We can "zoom" on southern Québec by choosing the limits `xlim` and `ylim`.

```{r}
plot(elect2018["geometry"], 
     xlim = c(400000, 800000), ylim = c(100000, 500000))
plot(vois, add = TRUE, col = "red", coords = coords)
```

We still have to add weights to each network link with the `nb2listw` function. The style of weights "B" corresponds to binary weights, i.e. 1 for the presence of link and 0 for the absence of link between two ridings.

Once these weights are defined, we can verify with Moran's test whether there is a significant autocorrelation of votes obtained by the CAQ between neighbouring ridings.

```{r}
poids <- nb2listw(vois, style = "B")

moran.test(elect2018$propCAQ, poids)
```

The value $I = 0.68$ is very significant judging by the $p$-value of the test.

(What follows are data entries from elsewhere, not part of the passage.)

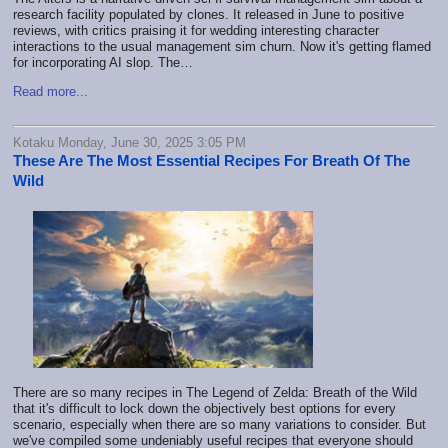
research facility populated by clones. It released in June to positive
reviews, with critics praising it for wedding interesting character
interactions to the usual management sim churn. Now it's getting flamed
for incorporating AI slop. The…
Read more...
Kotaku Monday, June 30, 2025 3:05 PM
These Are The Most Essential Recipes For Breath Of The
Wild
There are so many recipes in The Legend of Zelda: Breath of the Wild
that it's difficult to lock down the objectively best options for every
scenario, especially when there are so many variations to consider. But
we've compiled some undeniably useful recipes that everyone should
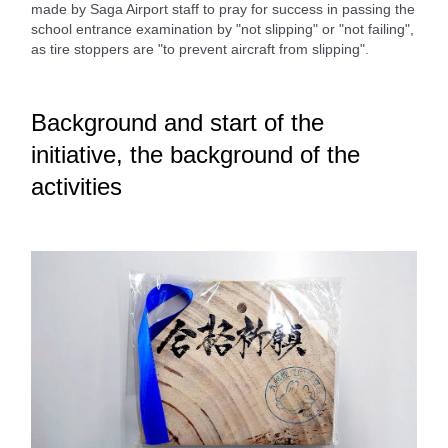
made by Saga Airport staff to pray for success in passing the
school entrance examination by "not slipping" or "not failing",
as tire stoppers are "to prevent aircraft from slipping".
Background and start of the
initiative, the background of the
activities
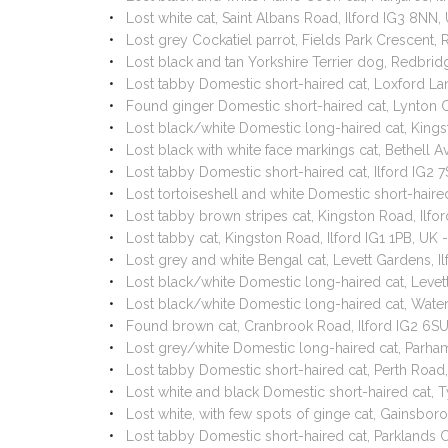
Lost white cat, Saint Albans Road, Ilford IG3 8NN
Lost grey Cockatiel parrot, Fields Park Crescen
Lost black and tan Yorkshire Terrier dog, Redbrid
Lost tabby Domestic short-haired cat, Loxford La
Found ginger Domestic short-haired cat, Lynton 
Lost black/white Domestic long-haired cat, Kings
Lost black with white face markings cat, Bethell 
Lost tabby Domestic short-haired cat, Ilford IG2
Lost tortoiseshell and white Domestic short-hair
Lost tabby brown stripes cat, Kingston Road, Ilfo
Lost tabby cat, Kingston Road, Ilford IG1 1PB, UK
Lost grey and white Bengal cat, Levett Gardens, 
Lost black/white Domestic long-haired cat, Levet
Lost black/white Domestic long-haired cat, Water
Found brown cat, Cranbrook Road, Ilford IG2 6S
Lost grey/white Domestic long-haired cat, Parham
Lost tabby Domestic short-haired cat, Perth Road
Lost white and black Domestic short-haired cat, 
Lost white, with few spots of ginge cat, Gainsb
Lost tabby Domestic short-haired cat, Parklands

Let's verify if the spatial correlation persists after taking into account the four characteristics of the population, therefore by inspecting the residuals of a linear model including these four predictors.

```{r}
elect_lm <- lm(propCAQ ~ age_moy + pct_frn + pct_prp + rev_med, data = elect2018)
summary(elect_lm)
moran.test(residuals(elect_lm), poids)
```

Moran's $I$ has decreased but remains significant, so some of the previous correlation was induced by these predictors, but there remains a spatial correlation due to other factors.

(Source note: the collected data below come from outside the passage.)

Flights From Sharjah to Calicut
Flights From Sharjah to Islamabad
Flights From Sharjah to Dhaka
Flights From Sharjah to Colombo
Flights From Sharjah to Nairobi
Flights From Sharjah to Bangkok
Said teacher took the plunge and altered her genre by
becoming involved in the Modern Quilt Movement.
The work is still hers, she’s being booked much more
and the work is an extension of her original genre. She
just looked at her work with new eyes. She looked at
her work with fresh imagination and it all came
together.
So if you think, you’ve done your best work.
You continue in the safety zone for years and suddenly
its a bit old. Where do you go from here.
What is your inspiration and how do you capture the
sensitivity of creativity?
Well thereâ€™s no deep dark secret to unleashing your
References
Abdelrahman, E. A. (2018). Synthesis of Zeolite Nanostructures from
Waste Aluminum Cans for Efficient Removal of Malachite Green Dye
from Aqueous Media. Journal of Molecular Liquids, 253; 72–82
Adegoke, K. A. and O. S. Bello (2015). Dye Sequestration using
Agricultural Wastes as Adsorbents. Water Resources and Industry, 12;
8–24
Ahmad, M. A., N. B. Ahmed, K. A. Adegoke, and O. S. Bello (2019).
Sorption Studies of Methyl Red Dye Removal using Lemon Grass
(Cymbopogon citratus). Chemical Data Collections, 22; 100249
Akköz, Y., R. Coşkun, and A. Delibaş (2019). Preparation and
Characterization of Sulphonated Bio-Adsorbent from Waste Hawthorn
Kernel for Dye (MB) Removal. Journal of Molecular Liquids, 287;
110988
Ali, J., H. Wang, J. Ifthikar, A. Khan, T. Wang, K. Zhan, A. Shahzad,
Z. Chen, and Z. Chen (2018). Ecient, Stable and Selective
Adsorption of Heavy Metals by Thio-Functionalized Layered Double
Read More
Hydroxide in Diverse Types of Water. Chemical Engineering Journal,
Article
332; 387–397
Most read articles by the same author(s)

## Spatial autoregression models

Finally, we fit SAR and CAR models to these data with the `spautolm` (*spatial autoregressive linear model*) function of *spatialreg*. Here is the code for a SAR model including the effect of the same four predictors. 

```{r}
elect_sar <- spautolm(propCAQ ~ age_moy + pct_frn + pct_prp + rev_med, 
                      data = elect2018, listw = poids)
summary(elect_sar)
```

The value given by `Lambda` in the summary corresponds to the coefficient $\rho$ in our description of the model. The likelihood-ratio test (`LR test`) confirms that this residual spatial correlation (after controlling for the effect of predictors) is significant.

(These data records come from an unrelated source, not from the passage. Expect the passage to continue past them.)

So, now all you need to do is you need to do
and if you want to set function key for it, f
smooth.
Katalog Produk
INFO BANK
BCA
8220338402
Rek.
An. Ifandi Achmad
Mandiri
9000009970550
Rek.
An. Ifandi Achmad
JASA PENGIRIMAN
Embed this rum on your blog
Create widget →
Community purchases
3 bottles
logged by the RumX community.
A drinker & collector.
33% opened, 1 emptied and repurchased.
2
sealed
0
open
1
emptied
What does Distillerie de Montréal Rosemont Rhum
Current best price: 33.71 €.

The estimated effects for the predictors are similar to those of the linear model without spatial correlation. The effects of mean age, fraction of francophones and fraction of homeowners remain significant, although their magnitude has decreased somewhat.

To fit a CAR rather than SAR model, we must specify `family = "CAR"`.

```{r}
elect_car <- spautolm(propCAQ ~ age_moy + pct_frn + pct_prp + rev_med, 
                      data = elect2018, listw = poids, family = "CAR")
summary(elect_car)
```

For a CAR model with binary weights, the value of `Lambda` (which we called $\rho$) directly gives the partial correlation coefficient between neighbouring districts. Note that the AIC here is slightly higher than the SAR model, so the latter gave a better fit.

## Exercise

The `rls_covid` dataset, in *shapefile* format, contains data on detected COVID-19 cases (`cas`), number of cases per 1000 people (`taux_1k`) and the population density (`dens_pop`) in each of Quebec's local health service networks (RLS) (Source: Data downloaded from the Institut national de santé publique du Québec as of January 17, 2021).

```{r}
rls_covid <- read_sf("data/rls_covid.shp")
head(rls_covid)
```

Fit a linear model of the number of cases per 1000 as a function of population density (it is suggested to apply a logarithmic transform to the latter). Check whether the model residuals are correlated between bordering RLS with a Moran's test and then model the same data with a conditional autoregressive model.

# Reference

Ver Hoef, J.M., Peterson, E.E., Hooten, M.B., Hanks, E.M. and Fortin, M.-J. (2018) Spatial autoregressive models for statistical inference from ecological data. *Ecological Monographs* 88: 36-59.